On Tue, Feb 12, 2019 at 7:28 PM Ulf Hansson <ulf.hansson@xxxxxxxxxx> wrote:
>
> On Tue, 12 Feb 2019 at 17:28, Rafael J. Wysocki <rafael@xxxxxxxxxx> wrote:
> >
> > On Tue, Feb 12, 2019 at 5:18 PM Ulf Hansson <ulf.hansson@xxxxxxxxxx> wrote:
> > >
> > > On Tue, 12 Feb 2019 at 13:10, Rafael J. Wysocki <rjw@xxxxxxxxxxxxx> wrote:
> > > >
> > > > From: Rafael J. Wysocki <rafael.j.wysocki@xxxxxxxxx>
> > > >
> > > > Commit 4080ab083000 ("PM-runtime: Take suppliers into account in
> > > > __pm_runtime_set_status()") introduced a race condition that may
> > > > trigger if __pm_runtime_set_status() is used incorrectly (that is,
> > > > if it is called when PM-runtime is enabled for the target device
> > > > and working).
> > > >
> > > > In that case, if the original PM-runtime status of the device is
> > > > RPM_SUSPENDED, a runtime resume of the device may occur after
> > > > __pm_runtime_set_status() has dropped its power.lock spinlock
> > > > and before deactivating its suppliers, so the suppliers may be
> > > > deactivated while the device is PM-runtime-active which may lead
> > > > to functional issues.
> > > >
> > > > To avoid that, modify __pm_runtime_set_status() to check whether
> > > > or not PM-runtime is enabled for the device before activating its
> > > > suppliers (if the new status is RPM_ACTIVE) and either return an
> > > > error if that's the case or increment the device's disable_depth
> > > > counter to prevent PM-runtime from being enabled for it while
> > > > the remaining part of the function is running (disable_depth is
> > > > then decremented on the way out).
> > > >
> > > > Fixes: 4080ab083000 ("PM-runtime: Take suppliers into account in __pm_runtime_set_status()")

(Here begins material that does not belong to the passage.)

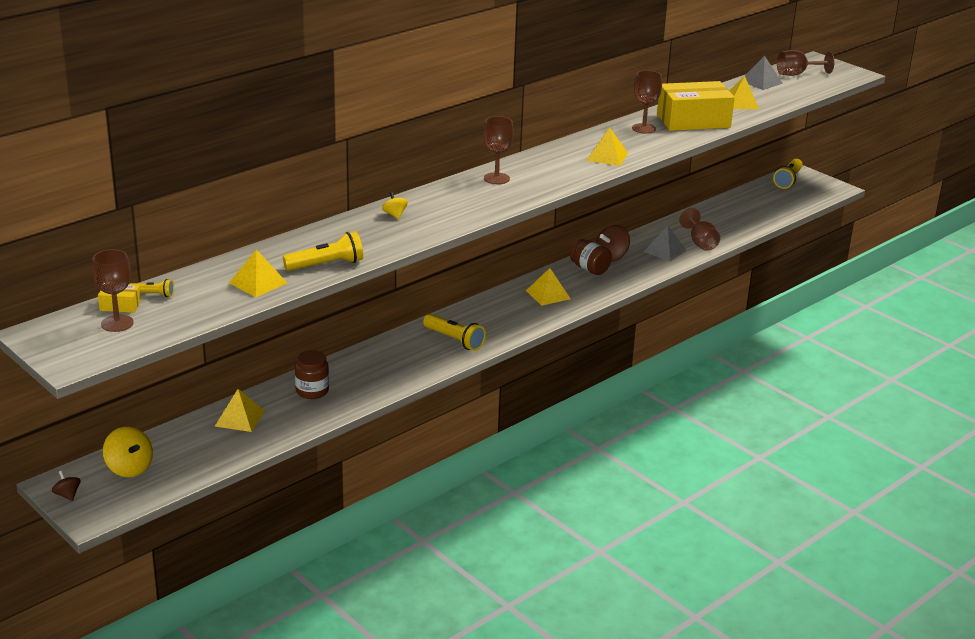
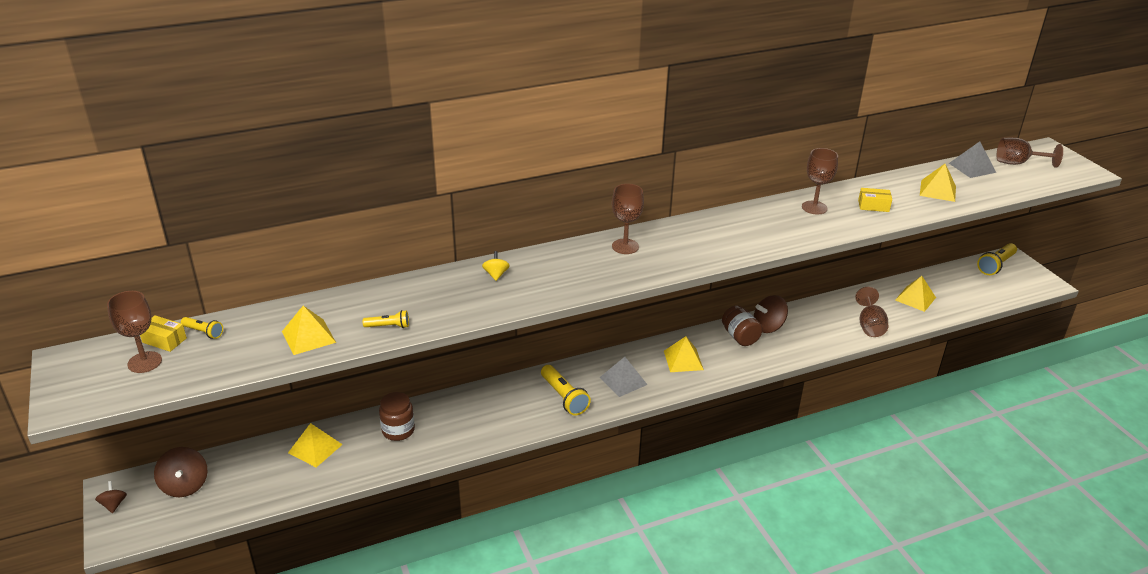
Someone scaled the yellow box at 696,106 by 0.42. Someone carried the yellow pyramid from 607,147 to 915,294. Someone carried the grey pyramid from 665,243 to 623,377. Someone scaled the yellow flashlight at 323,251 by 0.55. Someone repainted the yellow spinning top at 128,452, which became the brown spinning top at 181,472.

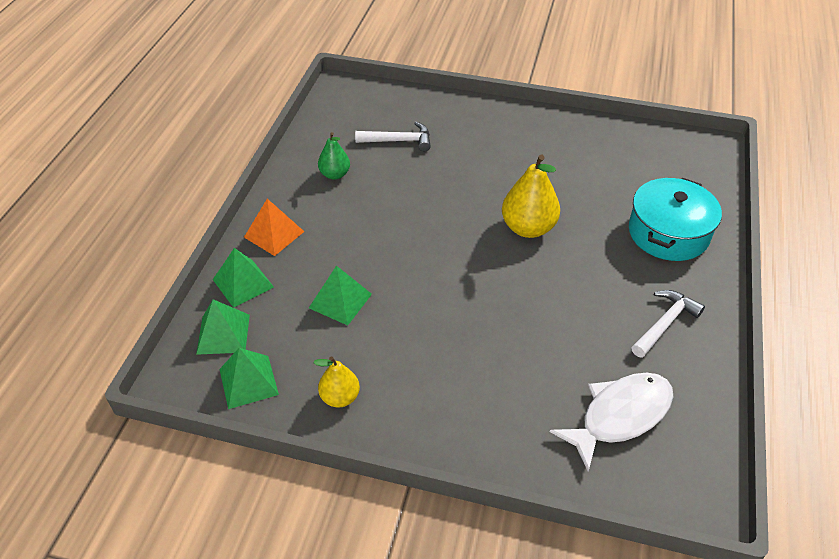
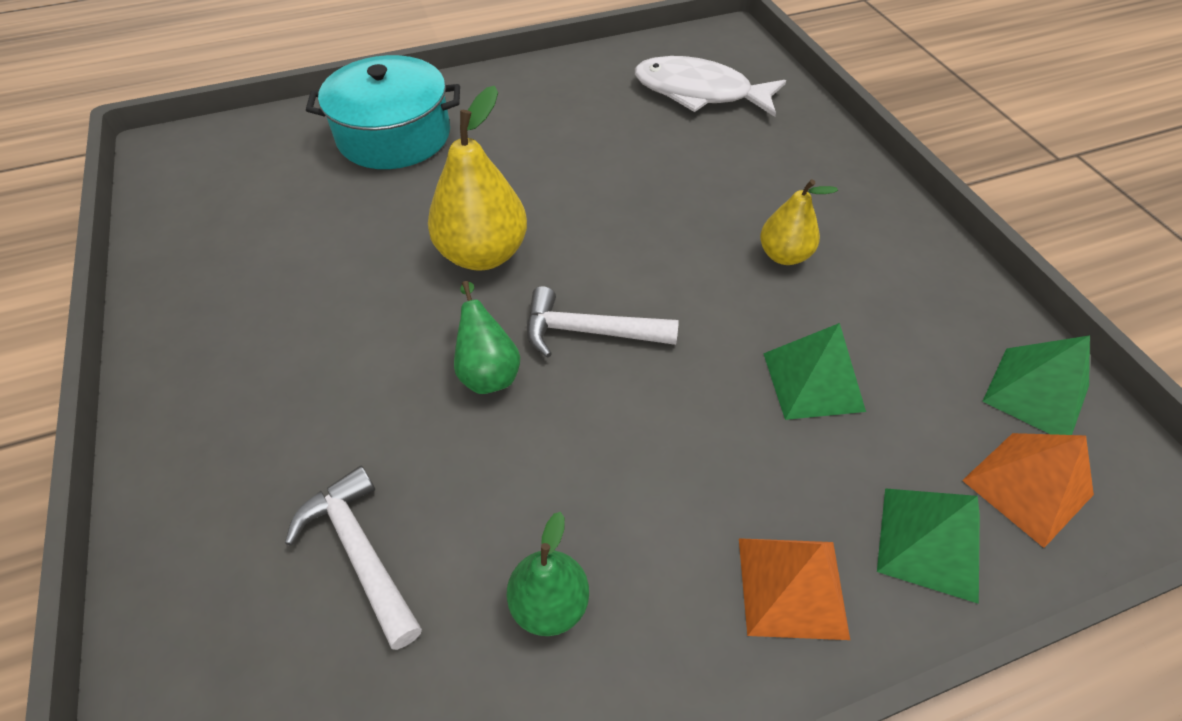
Someone carried the white hammer from 668,324 to 603,322. Someone repainted the green pyramid at 223,327, which became the orange pyramid at 1028,490. Someone carried the yellow pear from 337,382 to 799,222. Someone put down the green pear at 487,337.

> > > > Signed-off-by: Rafael J. Wysocki <rafael.j.wysocki@xxxxxxxxx>
> > > > ---
> > > > drivers/base/power/runtime.c | 24 ++++++++++++++++++------
> > > > 1 file changed, 18 insertions(+), 6 deletions(-)
> > > >
> > > > Index: linux-pm/drivers/base/power/runtime.c
> > > > ===================================================================
> > > > --- linux-pm.orig/drivers/base/power/runtime.c
> > > > +++ linux-pm/drivers/base/power/runtime.c
> > > > @@ -1129,6 +1129,22 @@ int __pm_runtime_set_status(struct devic
> > > > if (status != RPM_ACTIVE && status != RPM_SUSPENDED)
> > > > return -EINVAL;
> > > >
> > > > + spin_lock_irq(&dev->power.lock);
> > > > +
> > > > + /*
> > > > + * Prevent PM-runtime from being enabled for the device or return an
> > > > + * error if it is enabled already and working.
> > > > + */
> > > > + if (dev->power.runtime_error || dev->power.disable_depth)

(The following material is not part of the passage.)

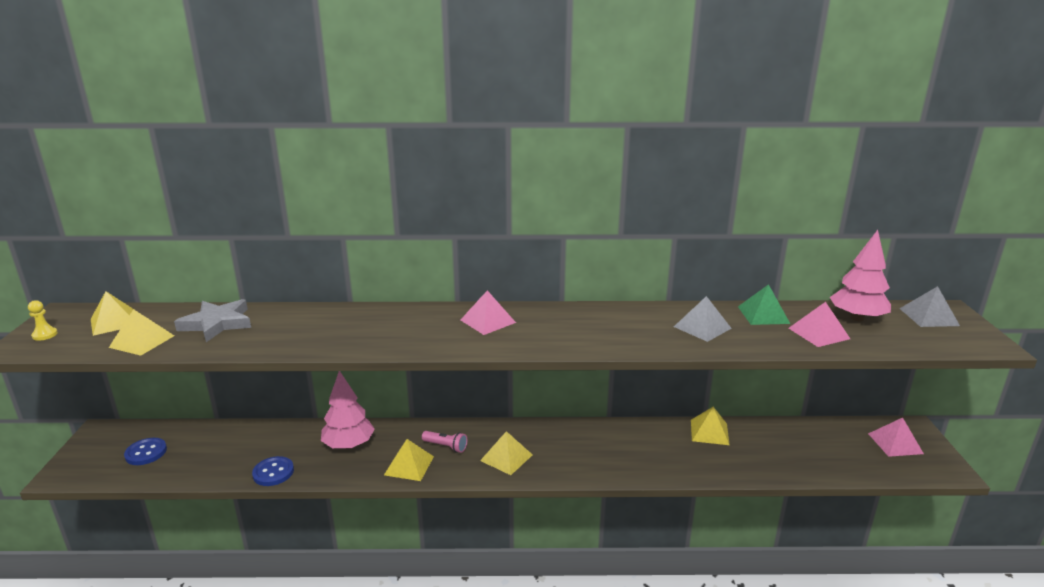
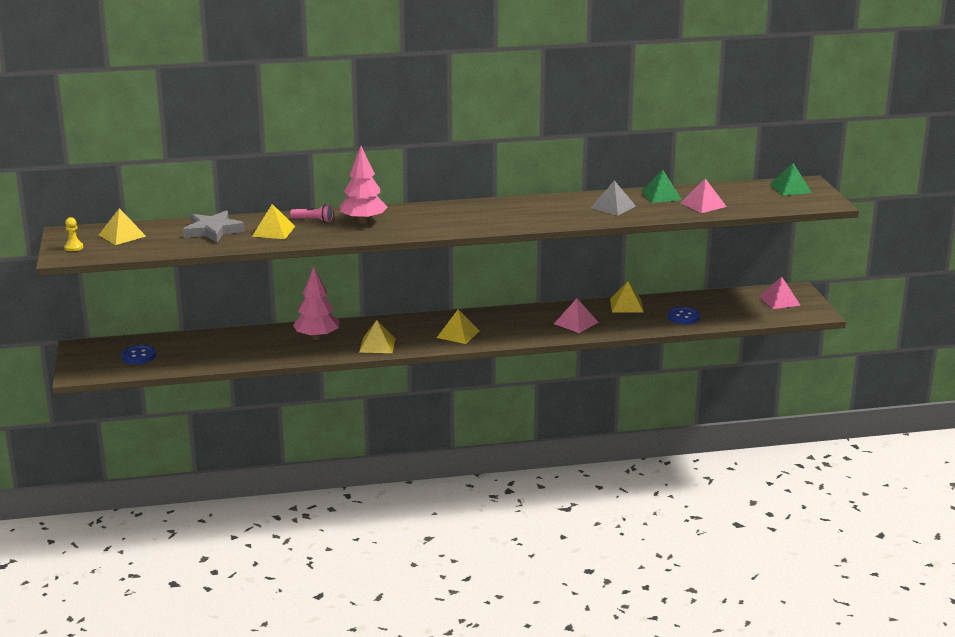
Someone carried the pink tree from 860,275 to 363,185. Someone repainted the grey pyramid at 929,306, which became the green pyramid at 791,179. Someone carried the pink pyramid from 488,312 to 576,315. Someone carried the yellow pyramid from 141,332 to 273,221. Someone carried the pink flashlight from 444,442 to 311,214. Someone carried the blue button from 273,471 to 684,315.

> > > > + dev->power.disable_depth++;
> > > > + else
> > > > + error = -EAGAIN;
> > > > +
> > > > + spin_unlock_irq(&dev->power.lock);
> > > > +
> > > > + if (error)
> > > > + return error;
> > > > +
> > > > /*
> > > > * If the new status is RPM_ACTIVE, the suppliers can be activated
> > > > * upfront regardless of the current status, because next time
> > > > @@ -1147,12 +1163,6 @@ int __pm_runtime_set_status(struct devic
> > > >
> > > > spin_lock_irq(&dev->power.lock);
> > > >
> > > > - if (!dev->power.runtime_error && !dev->power.disable_depth) {
> > > > - status = dev->power.runtime_status;
> > > > - error = -EAGAIN;
> > > > - goto out;
> > > > - }
> > > > -
> > > > if (dev->power.runtime_status == status || !parent)
> > > > goto out_set;
> > > >
> > > > @@ -1205,6 +1215,8 @@ int __pm_runtime_set_status(struct devic
> > > > device_links_read_unlock(idx);
> > > > }
> > > >
> > > > + pm_runtime_enable(dev);
> > >
> > > pm_runtime_enable() uses spin_lock_irqsave(), rather than
> > > spin_lock_irq() - is there a reason to why you want to allow that
> > > here, but not earlier in the function?
> >
> > Device links locking cannot be used in interrupt context.
>
> I get that, but thanks for clarifying.
>
> However, then why did you convert __pm_runtime_set_status() from using
> spin_lock_irqsave() to spin_lock_irq() in commit "PM-runtime: Take
> suppliers into account in __pm_runtime_set_status()"?
>
> As far as I can tell, the spin_lock is not being held while we operate
> on the device links anyway. Or is this just to give the caller an
> indication what kind of context the function can be called from?

The latter plus getting rid of saving/restoring the flags which isn't necessary.